After an evaluation, GNOME has moved from Bugzilla to GitLab. Learn more about GitLab.
No new issues can be reported in GNOME Bugzilla anymore.
To report an issue in a GNOME project, go to GNOME GitLab.
Do not go to GNOME Gitlab for: Bluefish, Doxygen, GnuCash, GStreamer, java-gnome, LDTP, NetworkManager, Tomboy.
Bug 167449 - Selecting TSV format does not import file correctly
Selecting TSV format does not import file correctly
Status: RESOLVED FIXED
Product: Gnumeric
Classification: Applications
Component: import/export Text
git master
Other All
: Normal minor
: ---
Assigned To: Jody Goldberg
Jody Goldberg
Depends on:
Blocks:
 
 
Reported: 2005-02-15 10:05 UTC by Uri David Akavia
Modified: 2005-02-18 16:15 UTC
See Also:
GNOME target: ---
GNOME version: ---


Attachments
TSV file which is not imported correctly (74.35 KB, text/plain)
2005-02-15 10:06 UTC, Uri David Akavia
Details

Description Uri David Akavia 2005-02-15 10:05:06 UTC
Please describe the problem:
I have a TSV (tab seperated file), saved with the extension .tsv.
If I open it in Gnumeric, selecting "Comma or Tab seperated values (CSV/TSV)" as
the format, it is imported as standard text - one row per line, no seperators,
all input of the line in the first cell.

I will attach the file

Steps to reproduce:


Actual results:


Expected results:


Does this happen every time?


Other information:
Comment 1 Uri David Akavia 2005-02-15 10:06:02 UTC
Created attachment 37488 [details]
TSV file which is not imported correctly
Comment 2 Morten Welinder 2005-02-15 14:38:32 UTC
Confirmed.  The configurable text importer can handle it, though.
Comment 3 Andreas J. Guelzow 2005-02-15 23:43:12 UTC
oh boy, the problem seems to be in the empty rows:

when we try to guess the separation character we use count_character with a
quantile of 0.2. So we count the number of tabs in each line, then sort the
resulting values and then choose the 20th percentile. 
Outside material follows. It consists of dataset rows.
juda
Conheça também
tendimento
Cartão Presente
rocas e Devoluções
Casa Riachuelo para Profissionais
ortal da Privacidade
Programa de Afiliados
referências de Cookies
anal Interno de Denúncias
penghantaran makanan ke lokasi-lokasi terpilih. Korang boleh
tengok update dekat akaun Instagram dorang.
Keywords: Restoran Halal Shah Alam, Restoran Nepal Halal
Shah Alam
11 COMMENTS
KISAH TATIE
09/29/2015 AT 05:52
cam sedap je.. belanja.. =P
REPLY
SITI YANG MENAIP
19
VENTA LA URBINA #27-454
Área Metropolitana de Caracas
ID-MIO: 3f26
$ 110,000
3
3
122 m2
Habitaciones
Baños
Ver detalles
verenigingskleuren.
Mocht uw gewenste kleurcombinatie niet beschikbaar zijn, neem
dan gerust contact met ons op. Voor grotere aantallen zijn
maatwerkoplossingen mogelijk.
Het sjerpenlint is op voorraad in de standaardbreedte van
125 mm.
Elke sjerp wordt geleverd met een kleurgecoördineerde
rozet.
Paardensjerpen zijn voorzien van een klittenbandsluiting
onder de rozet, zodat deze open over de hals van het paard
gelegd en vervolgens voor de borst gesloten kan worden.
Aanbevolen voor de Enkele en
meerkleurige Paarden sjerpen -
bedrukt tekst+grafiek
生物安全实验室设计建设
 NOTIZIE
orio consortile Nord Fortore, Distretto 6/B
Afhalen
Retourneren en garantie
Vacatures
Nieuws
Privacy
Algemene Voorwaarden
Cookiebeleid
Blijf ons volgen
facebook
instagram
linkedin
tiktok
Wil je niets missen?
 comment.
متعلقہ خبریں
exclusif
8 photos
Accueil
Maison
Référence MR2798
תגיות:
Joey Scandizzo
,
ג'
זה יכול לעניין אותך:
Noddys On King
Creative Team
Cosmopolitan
Since for this data half the rows have no tabs, we end up with approximately no
tabs.

:-)

Comment 4 Uri David Akavia 2005-02-16 08:30:59 UTC
This seems problematic - if you go to a much lower percentile, you might find
the letter "a" as a seperator in this file.
Can Gnumeric take a hint from the file extension? This file had an extension
specifically as ".tsv", which might be able to give Gnumeric a hint if the
mathematical guessing doesn't work. Similar situation for CSV.

After all, I selected the CSV/TSV import - I'm guessing that a mathematcal
analysis can't decide between them, but as the file ends in .tsv, perhaps this
way can? In this file format, Gnumeric only needs to decide between two
seperators, right?
Comment 5 Andreas J. Guelzow 2005-02-16 13:45:08 UTC
Of course it should be able to figure out `\t' as the separator. `a' isn't even
ever in competition so that's not really an issue. Considering what all is
advertised as a tsv or csv file, it is tricky to depend on the extension.
Comment 6 Uri David Akavia 2005-02-16 13:57:38 UTC
When I mentioned 'a', I did so because the letter repeats quite a lot in my
file, that's all.

I suggested relying on the extension if and *only* if the heuristics didn't
guess any seperator. If there are a lot of strange files there that end with
".tsv", I guess this idea won't work.
Comment 7 Morten Welinder 2005-02-18 16:15:28 UTC
2005-02-18  Morten Welinder  <terra@gnome.org>

	* src/stf-parse.c (count_character): Ignore completely empty
	lines.  They aren't telling us anything about separators.